SOURCE EXTRACT ->
┏━━

Sorry if this was explained elsewhere, but is the book about Baja travels specifically, or is this a chapter in a book about all of your travels?

Baja is the first section of the book - which covers my road trip through Mexico and all of Central America.

I think your writing is generally pretty good, but you definitely need an editor; “I daydreamed, why does the Gulf of California not even touch California?” doesn’t make sense (you daydream ABOUT things, you don’t just daydream them) and that “Like writers before me” sentence just needs to be dragged behind the barn and shot - it’s an awkward departure from style. Do you have ambitions of publishing the thing, or do you just want to write a book?

Thanks a lot. I appreciate the candid reaction. I do have an editor, my defacto sister (we grew up in the same house as kids) who edits books for a living - big ace in the hole for me. She’s already given me some great advice - but not on this part yet. Also this is a very rough cut.

“I daydreamed, …” was an attempt at a unique turn of phrase that probably fails. However - I really struggled to get across in a compact way that I was daydreaming in class and looking at the wall map when I “discovered” Baja, and then the rest follows. Feel free to take a stab at that (anyone, please). I think I have a mental block.

“Like writers before me” is an attempt to sneak in the fact that I’m going to be quoting a few writers throughout the section on Baja - but yeah I don’t like it either. My original draft of this tried to list those writers as well as sum up some of the historical stuff I plan to include from Baja. But that was just godawful - it felt like a 4th grade book report, and it went on and on and on. I feel like 3 paragraphs is ideal for an intro like this.

┗━━

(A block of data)
┏━━

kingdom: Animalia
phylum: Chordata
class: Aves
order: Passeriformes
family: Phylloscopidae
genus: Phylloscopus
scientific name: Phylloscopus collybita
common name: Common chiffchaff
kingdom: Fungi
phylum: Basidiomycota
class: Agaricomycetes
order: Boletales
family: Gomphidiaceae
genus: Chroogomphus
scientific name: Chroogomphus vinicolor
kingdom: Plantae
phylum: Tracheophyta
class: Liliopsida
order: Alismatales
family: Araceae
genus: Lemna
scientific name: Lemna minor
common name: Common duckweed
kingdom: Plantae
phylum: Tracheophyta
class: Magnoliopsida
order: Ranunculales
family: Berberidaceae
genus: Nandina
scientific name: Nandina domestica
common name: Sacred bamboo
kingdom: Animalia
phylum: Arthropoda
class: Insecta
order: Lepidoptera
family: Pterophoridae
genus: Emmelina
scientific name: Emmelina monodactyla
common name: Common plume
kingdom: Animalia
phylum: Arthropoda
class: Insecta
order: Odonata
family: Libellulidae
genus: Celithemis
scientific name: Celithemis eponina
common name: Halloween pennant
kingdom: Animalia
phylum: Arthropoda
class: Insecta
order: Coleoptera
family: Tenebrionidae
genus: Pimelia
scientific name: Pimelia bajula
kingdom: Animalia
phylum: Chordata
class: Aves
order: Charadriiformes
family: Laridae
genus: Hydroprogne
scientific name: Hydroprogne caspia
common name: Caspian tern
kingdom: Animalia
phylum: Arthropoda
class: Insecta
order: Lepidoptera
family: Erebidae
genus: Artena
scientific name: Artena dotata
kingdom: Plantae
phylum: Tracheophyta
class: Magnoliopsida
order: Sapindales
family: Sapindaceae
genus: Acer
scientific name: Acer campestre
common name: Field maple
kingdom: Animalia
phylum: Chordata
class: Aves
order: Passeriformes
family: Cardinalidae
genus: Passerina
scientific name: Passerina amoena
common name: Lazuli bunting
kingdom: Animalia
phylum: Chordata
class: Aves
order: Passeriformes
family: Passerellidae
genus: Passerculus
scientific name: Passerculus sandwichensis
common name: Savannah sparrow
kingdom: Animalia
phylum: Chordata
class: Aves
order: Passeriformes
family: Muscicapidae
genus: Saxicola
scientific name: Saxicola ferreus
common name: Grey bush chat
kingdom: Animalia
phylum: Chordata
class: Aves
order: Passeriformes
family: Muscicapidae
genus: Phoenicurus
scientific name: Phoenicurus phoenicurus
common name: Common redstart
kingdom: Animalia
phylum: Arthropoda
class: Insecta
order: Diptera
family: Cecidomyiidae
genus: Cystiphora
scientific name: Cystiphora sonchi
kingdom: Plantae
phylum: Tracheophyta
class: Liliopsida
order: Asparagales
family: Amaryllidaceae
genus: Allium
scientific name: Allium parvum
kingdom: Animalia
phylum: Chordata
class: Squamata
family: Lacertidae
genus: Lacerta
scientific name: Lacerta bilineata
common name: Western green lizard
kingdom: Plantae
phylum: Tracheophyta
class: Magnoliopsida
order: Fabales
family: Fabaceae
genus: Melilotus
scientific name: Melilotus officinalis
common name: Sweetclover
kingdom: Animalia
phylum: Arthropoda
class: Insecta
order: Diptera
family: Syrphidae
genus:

┗━━

WHAT TO WORK ON ->
Reproduce the forum exchange about the Baja travel book draft in full, word for word.

RESULT ->
Sorry if this was explained elsewhere, but is the book about Baja travels specifically, or is this a chapter in a book about all of your travels?

Baja is the first section of the book - which covers my road trip through Mexico and all of Central America.

I think your writing is generally pretty good, but you definitely need an editor; “I daydreamed, why does the Gulf of California not even touch California?” doesn’t make sense (you daydream ABOUT things, you don’t just daydream them) and that “Like writers before me” sentence just needs to be dragged behind the barn and shot - it’s an awkward departure from style. Do you have ambitions of publishing the thing, or do you just want to write a book?

Thanks a lot. I appreciate the candid reaction. I do have an editor, my defacto sister (we grew up in the same house as kids) who edits books for a living - big ace in the hole for me. She’s already given me some great advice - but not on this part yet. Also this is a very rough cut.

“I daydreamed, …” was an attempt at a unique turn of phrase that probably fails. However - I really struggled to get across in a compact way that I was daydreaming in class and looking at the wall map when I “discovered” Baja, and then the rest follows. Feel free to take a stab at that (anyone, please). I think I have a mental block.

“Like writers before me” is an attempt to sneak in the fact that I’m going to be quoting a few writers throughout the section on Baja - but yeah I don’t like it either. My original draft of this tried to list those writers as well as sum up some of the historical stuff I plan to include from Baja. But that was just godawful - it felt like a 4th grade book report, and it went on and on and on. I feel like 3 paragraphs is ideal for an intro like this.